Interestingly, all three of these early Cages are dark comedies, though Jewison's is only dark literally, i.e. clothed a beautiful palette of black fabrics, red roses, and silvery nights, overflowing with dark color and un-cliche'd character, climaxing in a family breakfast where all grievances are aired, love declared, and Olympia Dukakis steals the film with little more than a series exasperated but resigned sighs. Forget Scorsese, it was this film that made me proud to be dating overlapping Italian-American chicks (whilst at SU), their dark mothering oomph compensating for their tendency to wear way too much make-up and perfume when they 'dressed up' to meet your parents.

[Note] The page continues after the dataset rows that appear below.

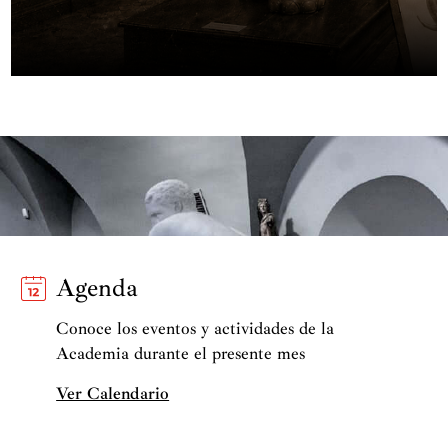
Agenda
Conoce los eventos y actividades de la
Academia durante el presente mes
Ver Calendario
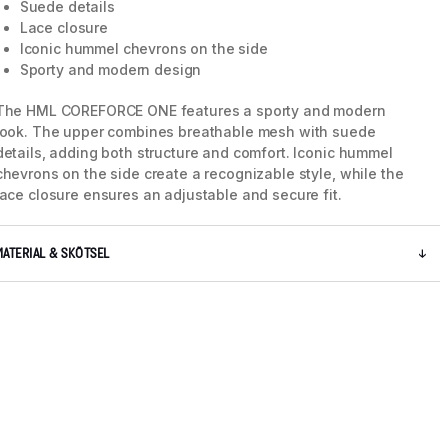
Suede details
Lace closure
Iconic hummel chevrons on the side
Sporty and modern design
The HML COREFORCE ONE features a sporty and modern
look. The upper combines breathable mesh with suede
details, adding both structure and comfort. Iconic hummel
chevrons on the side create a recognizable style, while the
lace closure ensures an adjustable and secure fit.
MATERIAL & SKÖTSEL
5 / 9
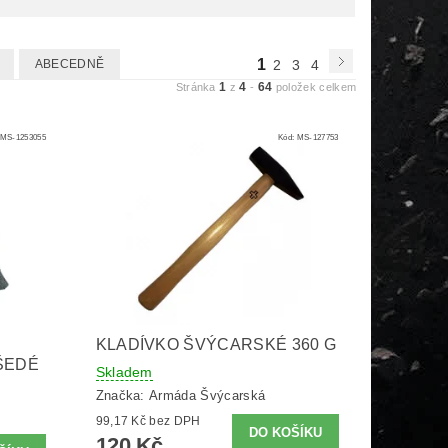
1
ABECEDNĚ
2
3
4
1
4
64
Stránka
z
-
položek celkem
MS-1253055
Kód:
MS-127753
KLADÍVKO ŠVÝCARSKÉ 360 G
ŠEDÉ
Skladem
Značka:
Armáda Švýcarská
99,17 Kč bez DPH
120 Kč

"As Red, a woodsman (aka lumberjack, for the chainsaw hath replaced yon axe), Cage starts out soft and intimate, but then gets mad, walks with his gut out, his butt lit, his eyes covered with shades instead of goggles when he uses his home forge, probably a good drinking buddy, guzzling his shower vodka in his underwear and pouring it over his open wounds, howling in a way that's new for the actor--not nasal and hysterical but deep, tragic and genuinely scary, riding a demonic ATV through the wild north woods in the dead of night, and fighting chainsaw duels, burning churches, doing every drug in sight, crushing skulls, losing his shit over a demon ripping his favorite shirt, saying wild shit like "a psychotic drowns where a mystic swims" and telling super-cool Bill Duke he needs his crossbow back because he's hunting "Jesus freaks" (spoilers why); oh my god- he's tremendous! (full)


  1. Have you seen the Nicolas Cage chart, that places each performance on an x axis ("seroius" to "mental" and y axis ("brilliant" to "rubbish")? Fantastic chartt, and well worth the career.

    I saw part of "Bad Lietenant" once, when I was doing something else and had the TV on mute. I knew it was Herzog, but still ended up spending my time, without the sound on, trying to figure out if Cage was supposed to have syphilis (Vonnegut says that late-stage syphilis makes people unable to bend their joints). I still don't know the answer to whether he did.

    Anyway, brilliant stuff. Cage's career is a bizarre goldmine. Ghost Rider 2!

    1. Katy@ you're right that Nicolas Cage's post-Oscar winning/Straight-To-VOD/DVD/Blu Ray career has become quite the bizarre goldmine(ala John Cusack,Ray Milland,Rod Steiger,and Michael Madsen).